EXTRACT
High Resolution Acceleration

studies with SeaTag-MOD


By Marco Flagg

Acceleration studies can provide a variety of information on animal behavior, including for example feeding and hunting patterns, overall levels of activity or micro-motion reconstruction of the diving behavior of marine mammals.

Yet, such studies were generally beyond the realm of pop-up satellite tags due to limitations of power, memory and high data volumes incompatible with recovery via the low-bandwidth ARGOS satellite system.

Working with the research group of Prof. Nelson Ehrhardt, Mark Fitchett and Bruce Pohlot at the Rosenstiel School of Marine & Atmospheric Sciences (U Miami) in support of their billfish studies, Desert Star Systems has implemented support for high-speed / high-resolution acceleration (HRA) studies using the SeaTag-MOD PSAT and archival tag. HRA capability is available with a tag firmware upgrade to V2.20 or later.

A SeaTag-MOD experiencing Zero-G over the Cachagua valley. 

(photo credit: Joshua Reed-Doyle)

LIST OF TASKS
(a) In the article on high-resolution acceleration studies with SeaTag-MOD, which tag firmware version provides HRA capability?
(b) Extend the article on high-resolution acceleration studies with SeaTag-MOD, picking up after its last line.

GIVEN MATERIAL
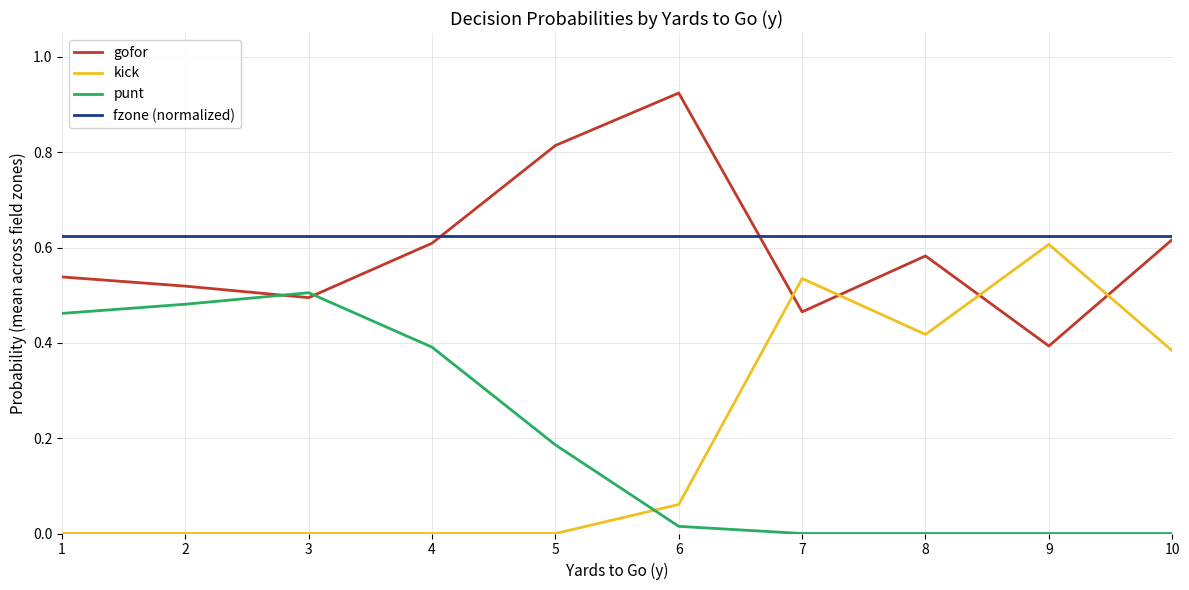

Which series changed the most between 2 and 10?

punt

ANSWERS TO THE EXERCISE
(a) V2.20 or later.

(b)
The practical implementation of high-resolution acceleration studies on a PSAT tag is made possible in SeaTag-MOD by three principal advances:

  • Drastically reduced power consumption: SeaTag-MOD uses an integrated 3-axis accelerometer chip with it’s own controller and a built-in FIFO (first-in-first-out) data buffer. Operating autonomously and holding up to 32 3- axis acceleration measurements, the chip needs to be serviced only infrequently by the tag’s main processor to offload the accumulated data in bulk.

  • Large memory capacity: Using a micro-SD memory card, standard SeaTag-MOD tags currently come equipped with 2GB of memory and can be outfitted on special request up to the maximum available micro-SD card capacity (currently 32 GB with 16 GB tested). At an acceleration sampling interval of 0.64 seconds, the standard card capacity is enough for about 3 ¾ years of operation. This can be used for high-resolution studies if the tag is physically recovered to offload data.

  • On-tag data compression for ARGOS compatibility: Using firmware based data compression, SeaTag-MOD can compress data volume by large factors. For example, G-force statistics providing the standard deviation of acceleration in 2 minute intervals, and based on original data sampled in 0.64 sec intervals (to capture short animal activity bursts), compress down to 30 ARGOS packets per day of observation.

A look at raw acceleration data: 3-axis measurements and G-Force

Figure 1: Definition of the three axes of SeaTag-MOD

SeaTag-MOD measures acceleration in the three spatial dimensions (X, Y, Z), corresponding to the three axes of the tag as shown in figure 1.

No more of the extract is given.